Plastik kirliliğinin okyanuslar için önemli bir sorun oluşturduğuna ve deniz canlılarının ömrünü etkilediğine dikkati çeken Cousteau, “Okyanusları bu formda plastikle doluyken güzelleştiremeyiz, bu nedenle tek kullanımlık plastikler için konulan yasaklar hayli kıymetli. Bu noktada Avrupa’nın çeşitli yerlerinde özelikle kısıtlayıcı çalışmalar yapılıyor ve bu çalışmalar bize plastik olmadan da yaşanabileceğini gösteriyor.” değerlendirmesinde bulundu.

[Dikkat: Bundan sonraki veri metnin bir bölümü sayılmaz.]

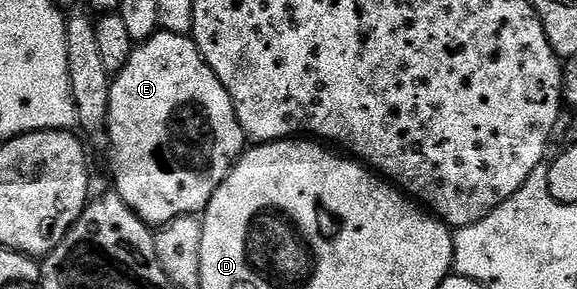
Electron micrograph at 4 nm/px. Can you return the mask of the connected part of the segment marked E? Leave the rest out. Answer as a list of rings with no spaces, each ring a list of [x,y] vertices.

“Türkiye’nin liderliğini görme konusunda çok heyecanlıyım”
Türkiye’nin sıfır atık çalışmalarına değinen Cousteau, “Kesinlikle Emine Erdoğan Hanımefendi’nin Türkiye’de sıfır atığı teşvik etmesini ve başka ülkelerin takip edeceği bir model oluşturmasını takdir ediyorum.” tabirlerini kullandı.
İstanbul ziyaretlerinde ambalajsız satılan birtakım eserler gördüğünü ve bunun aslında sıfır atığın prensiplerinden biri olduğunu vurgulayan Cousteau, şöyle devam etti:
“Eğer beşerler eserleri, sürdürülebilir olmayan plastik paketlerde satın almak isterlerse bunu alacaklardır zira firmalar onlara bunu sağlayacaktır. Ancak ‘Hayır ben ambalajsız istiyorum, kendi çantamı getireceğim.’ derler ve bunu talep ederlerse firmalar bu sefer de bunu sağlayacaktır. Ben Türkiye’nin sıfır atıkla ilgili neler yapılabileceğini gösterme konusunda liderlik için gerçek bir fırsatının olduğunu düşünüyorum.”

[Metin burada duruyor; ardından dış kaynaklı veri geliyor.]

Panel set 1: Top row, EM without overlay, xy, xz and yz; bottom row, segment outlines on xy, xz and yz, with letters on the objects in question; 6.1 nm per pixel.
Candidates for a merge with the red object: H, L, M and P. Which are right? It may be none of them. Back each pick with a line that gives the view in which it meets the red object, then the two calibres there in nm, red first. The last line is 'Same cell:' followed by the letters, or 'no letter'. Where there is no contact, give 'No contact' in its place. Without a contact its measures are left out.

“Dedemin bahsettiği şanslı an bugün de yakalanabilir”
Aynı vakitte sinema imalcisi olan Cousteau, Emine Erdoğan ile bir proje yürütmenin farklı olabileceğini, Türkiye’nin bu mevzulardaki liderliğini görme konusunda heyecanlı olduğunu lisana getirerek, şöyle dedi:
“Dedem Jacques-Yves Cousteau, ‘Tüm bunları nasıl yapabildin?’ sorusuna, ‘Hayatta şanslı bir anı yakaladım.’ formunda karşılık vermişti. Onun yaşadığı periyot televizyonun icat edildiği, İkinci Dünya Savaşı’nın son bulduğu ve insanların başka şeyler üzerine düşünebildiği; kendisinin de inovasyon için, kıssa anlatıcılığı için tutkulu olduğu, okyanusu ve okyanusun altında ne olduğunu keşfettiği bir vakte denk gelmişti. Tüm bu etmenler bir an içinde bir ortaya geldi ve yaptığı şeyleri yapabilmesini sağladı. Natürel ki o da tüm bu anlara sıkıca sarılarak büyük bir rol oynadı ve tüm bu fırsatları inşa etti. Bugünün teknolojisi ve iklim krizini çözme tarafındaki hem ferdî hem de küresel uğraşların bir ortaya gelmesiyle dedemin bahsettiği şanslı an yine yakalanabilir.”